There are four basic elements of a franchise and one of these is the right to use the franchisor’s brand. A brand is a key component yet one that is often overlooked by prospective franchisees.
A brand is something that differentiates one business or trader from another. It can be a name, a symbol, or any other feature that identifies one seller’s goods or services as distinct from those of other sellers. When you invest in a franchise opportunity, a large proportion of what you will be paying for is the brand, including the franchisor’s intellectual property. The franchisor’s intellectual property will, most commonly, comprise of the trade secrets, confidential information, copyright, for example in the operations manual, and, of course, the franchisor’s name.

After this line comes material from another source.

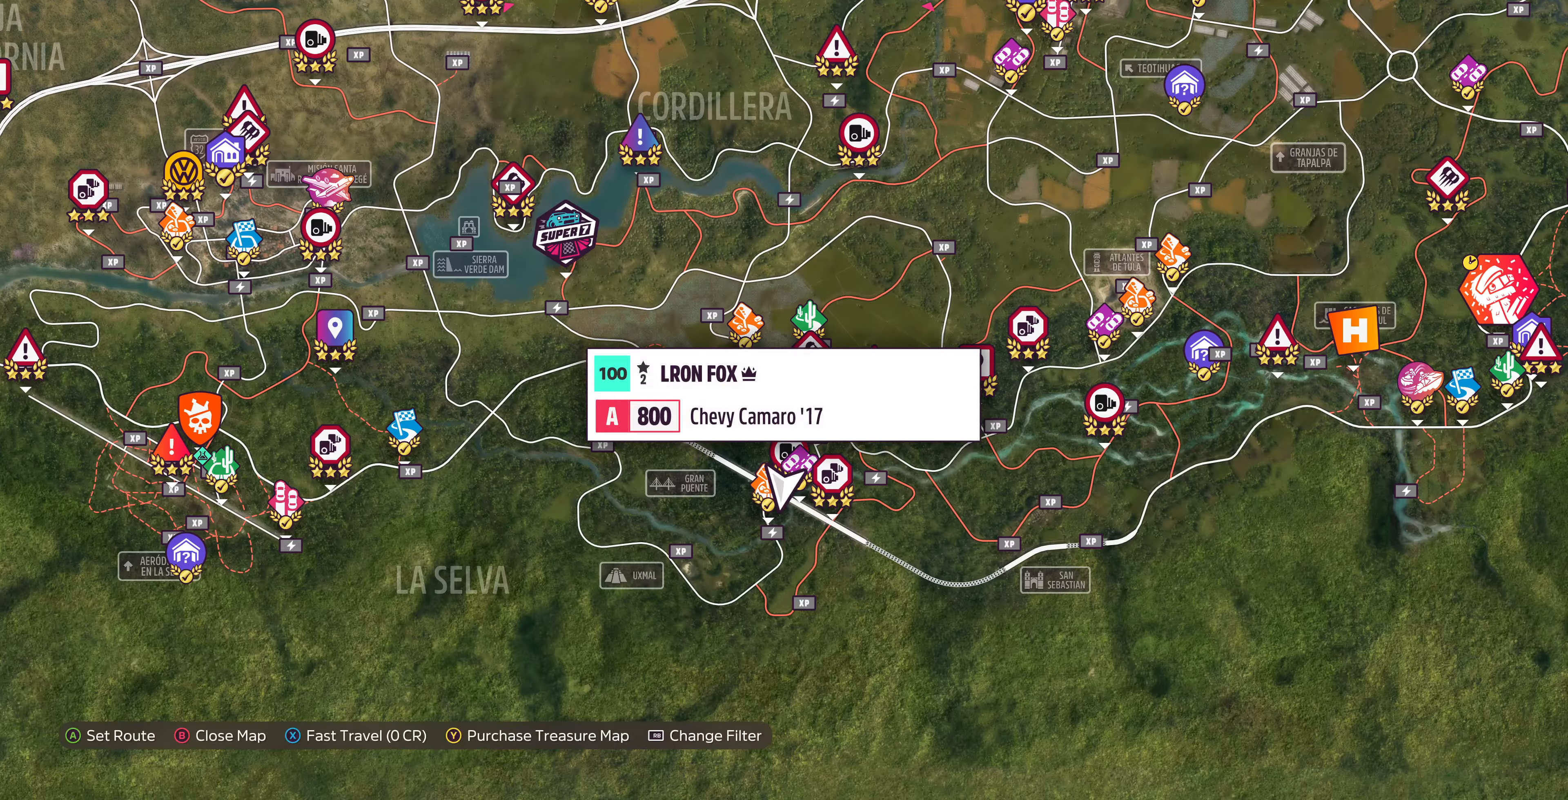
{"buttons": [], "left_stick": "center", "right_stick": "center", "events": [[133, "CIRCLE", "down"], [300, "CIRCLE", "up"]]}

The only effective way that a franchisor can protect its name is by registering it as a registered trade mark. Some franchisors only register their name, others register both their name and logos, some only protect their logos. When making enquiries you should ensure that you always ascertain whether or not the franchisor has any registered trade marks and if so, what they are, i.e. name or logo or both. It is not necessarily better to have one or the other but what is important is to ensure that whichever carries the most weight in distinguishing the franchisor from other similar businesses, whether it is the name or the logo, is registered. If a franchisor does not have any registered trade marks you should tread carefully. It may well be that the franchisor has applied to register his trade marks recently and that the applications are still pending. If this is the case, you may wish to make further checks, for example check what stage the application is at and the likelihood of the application being accepted or rejected.
The things to look out for are:
- A statement which is usually contained in the recitals to the franchise agreement that the franchisor is either the owner of, or has the licence to use and sub-license, the intellectual property including the registered trade marks. If this statement is missing your alarm bells should be ringing.
- You should also check that the franchise agreement gives you the licence to use the franchisor’s trade marks for the duration of the term of the agreement.
And finally, check that the franchisor’s trade marks are valid, i.e. that they are registered for the territory in which you will be operating and that they have not expired.
However, a brand is more than just a name or symbol, it is an association that individuals develop from experiences which either they or somebody that they know had from dealing with a particular business. A brand is a promise of quality and consistency. Take for example, McDonald’s. When you see a McDonald’s restaurant you know exactly what to expect, precisely what is on the menu and you know that you will get the same “Big Mac” in London as you will in Paris, Berlin, Moscow or anywhere else in the world. The menu may differ slightly to accommodate seasonal variations and country-specific extra items but generally the core elements will always be the same. It is the knowledge of the food and service that you will receive, the consistent performance and quality that you know you can expect that will turn you towards McDonald’s rather than an unfamiliar local fast food outlet down the street.
Building a successful brand takes time and money. Advertising is one aspect of brand building and you should check what advertising and marketing initiatives the franchisor undertakes. Some franchisors collect a marketing fee or marketing levy (usually between 2 – 4% of the franchisee’s gross revenues) and undertake all of the marketing themselves, others undertake marketing and advertising on a national basis only with franchisees responsible for local marketing.
Finally, it is worth asking the franchisor how it protects its brand. Does the franchisor take action and if so, what action does the franchisor take, against individuals who infringe on the franchisor’s rights or misuse the brand? What are the franchisor’s policies on use of their brand on the internet?
Given that a brand is a key element which makes one business stand out from all other businesses it is surprising how little importance is attributed to it during the due diligence exercise. Don’t forget, a brand is what you are paying for so check what you are getting!